» About this exercise:
Keep the pictures out while you transcribe the listing below exactly.

Content starts

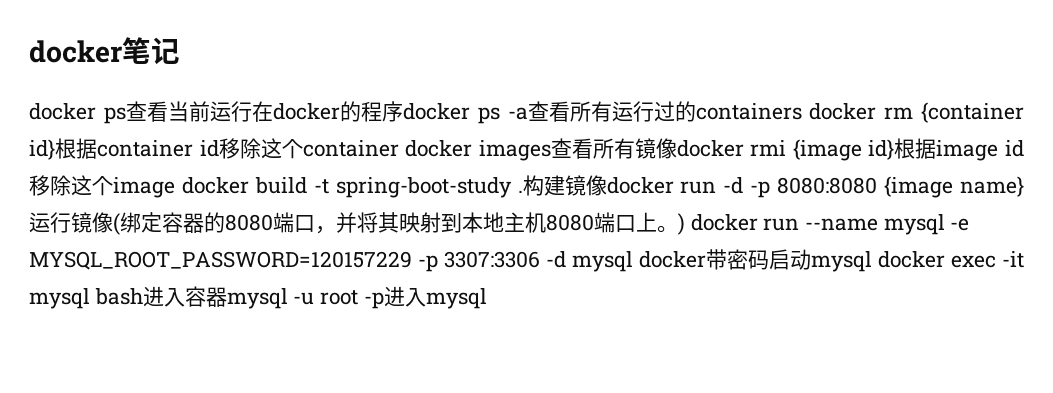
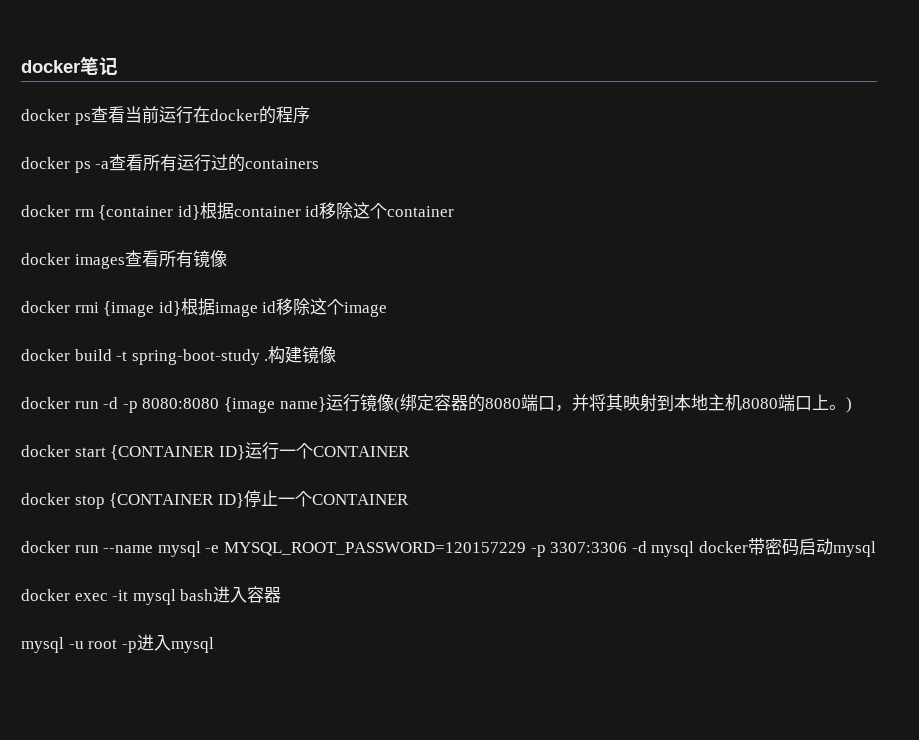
(403, 111) none -> (310, 115) //
(802, 111) none -> (320, 163) //
(399, 148) none -> (455, 211) //
(677, 148) none -> (227, 258) //
(175, 187) none -> (388, 309) //
(607, 185) none -> (337, 354) //
(685, 224) none -> [21,442,410,460] [21,490,409,509] // docker start {CONTAINER ID}运行一个CONTAINER // docker stop {CONTAINER ID}停止一个CONTAINER //
(872, 261) none -> (876, 549) //
(227, 297) none -> (282, 595) //

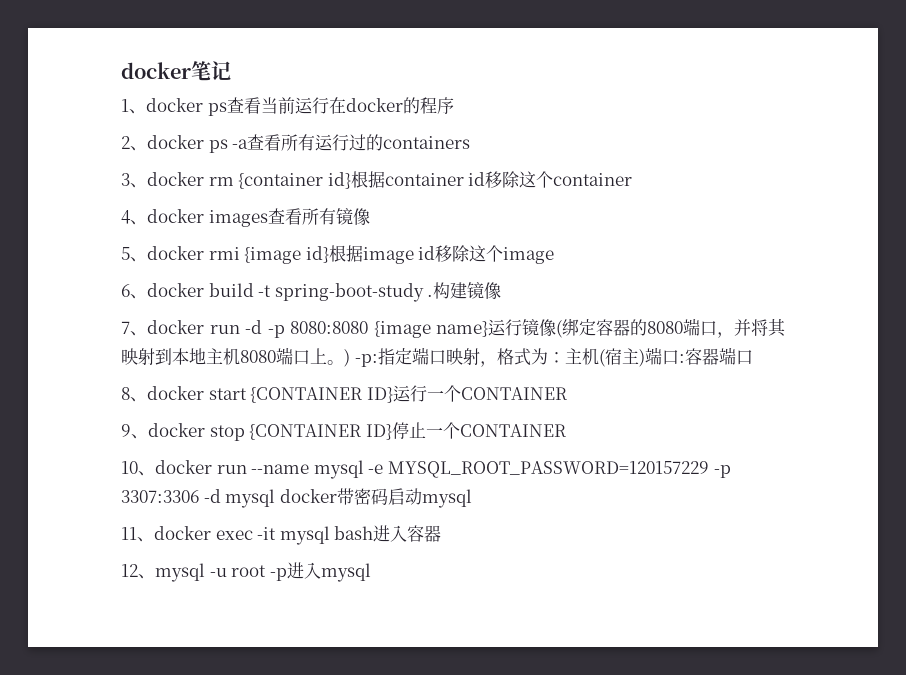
(118, 66) none -> [121,99,146,114] 1、
(310, 115) none -> [121,136,147,151] 2、
(320, 163) none -> [121,173,147,188] 3、
(455, 211) none -> [121,210,147,225] 4、
(227, 258) none -> [121,247,147,262] 5、
(388, 309) none -> [121,284,147,299] 6、
(337, 354) none -> [121,321,147,336] 7、
(852, 405) // -> [354,347,753,367] [121,387,147,402] -p:指定端口映射，格式为：主机(宿主)端口:容器端口 // 8、
(410, 451) none -> [121,424,148,439] 9、
(409, 499) none -> [121,461,155,476] 10、
(876, 549) none -> [121,527,154,542] 11、
(282, 595) none -> [121,564,155,579] 12、

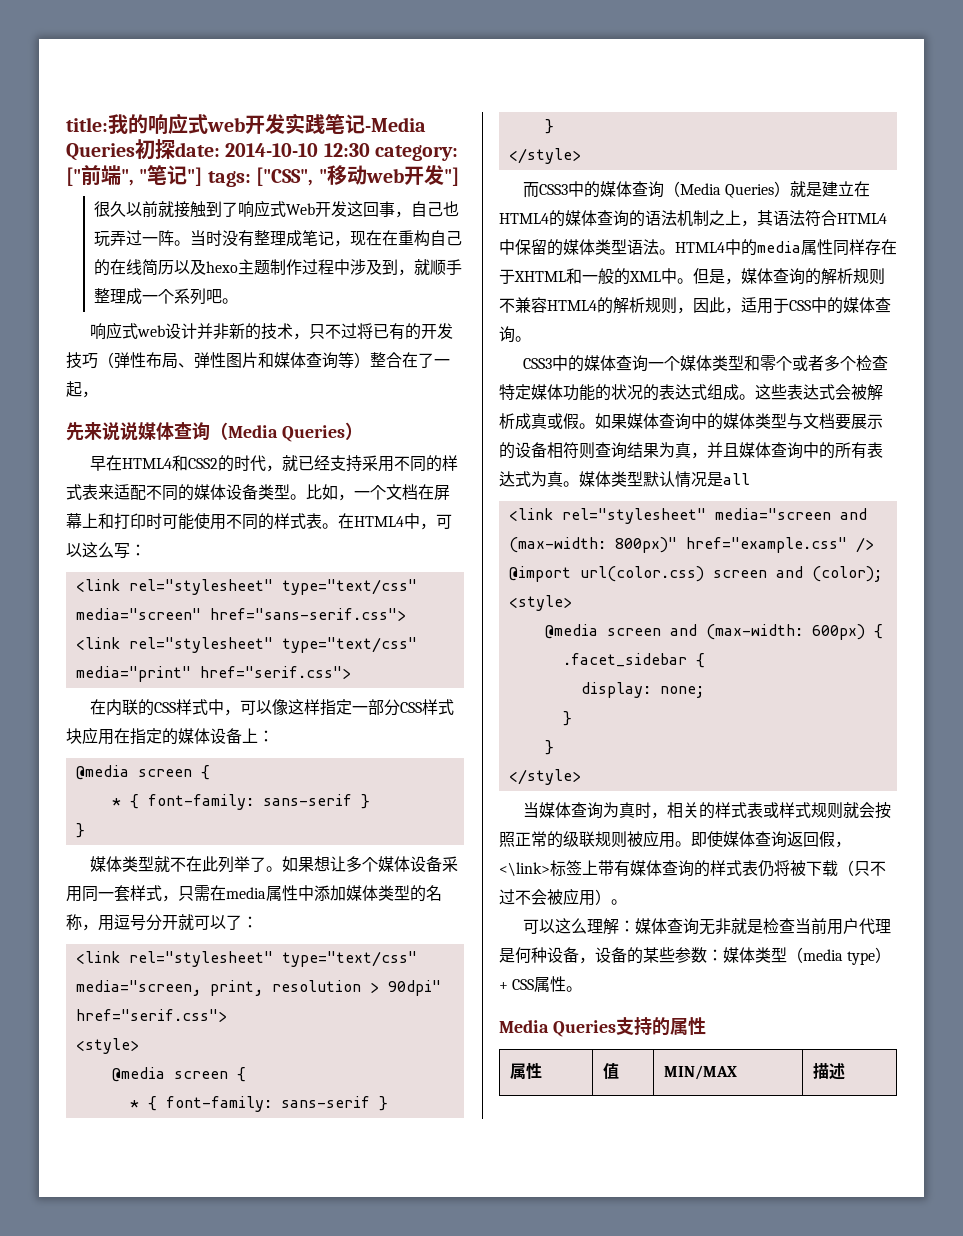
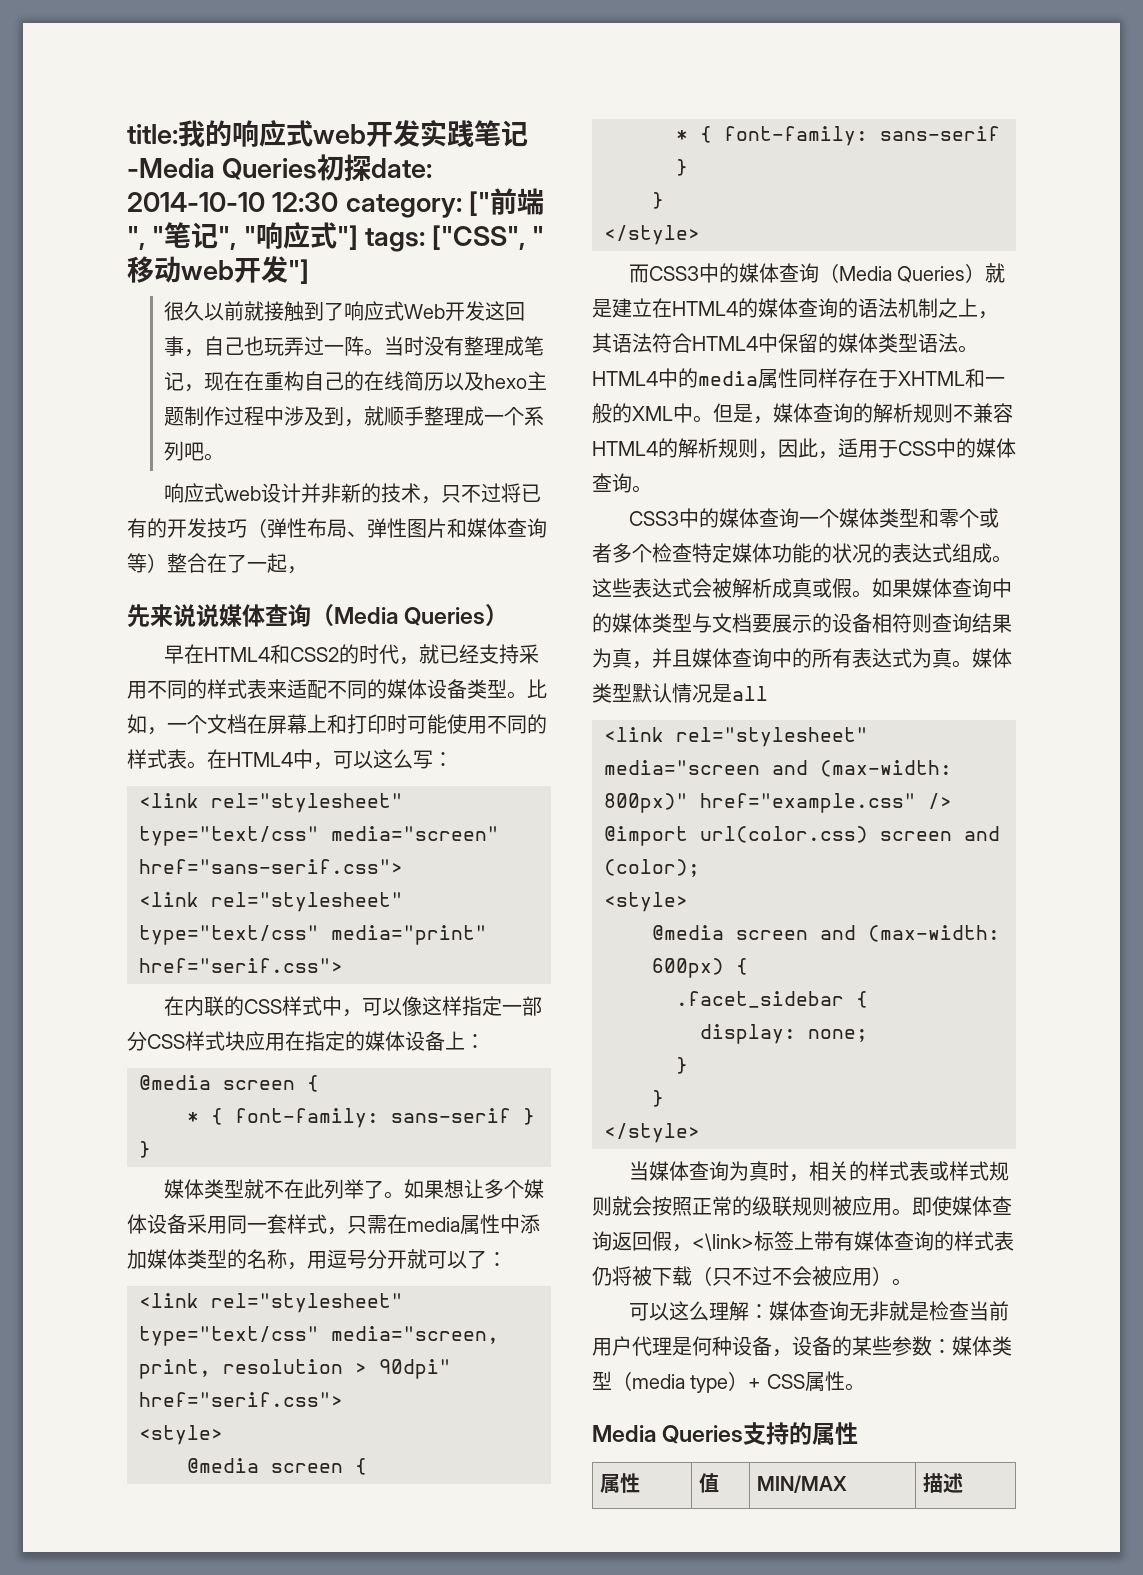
(188, 175) none -> [218,222,337,250] ", "响应式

Content ends

» Exercise response:
(403, 111) none -> (310, 115) //
(802, 111) none -> (320, 163) //
(399, 148) none -> (455, 211) //
(677, 148) none -> (227, 258) //
(175, 187) none -> (388, 309) //
(607, 185) none -> (337, 354) //
(685, 224) none -> [21,442,410,460] [21,490,409,509] // docker start {CONTAINER ID}运行一个CONTAINER // docker stop {CONTAINER ID}停止一个CONTAINER //
(872, 261) none -> (876, 549) //
(227, 297) none -> (282, 595) //

(118, 66) none -> [121,99,146,114] 1、
(310, 115) none -> [121,136,147,151] 2、
(320, 163) none -> [121,173,147,188] 3、
(455, 211) none -> [121,210,147,225] 4、
(227, 258) none -> [121,247,147,262] 5、
(388, 309) none -> [121,284,147,299] 6、
(337, 354) none -> [121,321,147,336] 7、
(852, 405) // -> [354,347,753,367] [121,387,147,402] -p:指定端口映射，格式为：主机(宿主)端口:容器端口 // 8、
(410, 451) none -> [121,424,148,439] 9、
(409, 499) none -> [121,461,155,476] 10、
(876, 549) none -> [121,527,154,542] 11、
(282, 595) none -> [121,564,155,579] 12、

(188, 175) none -> [218,222,337,250] ", "响应式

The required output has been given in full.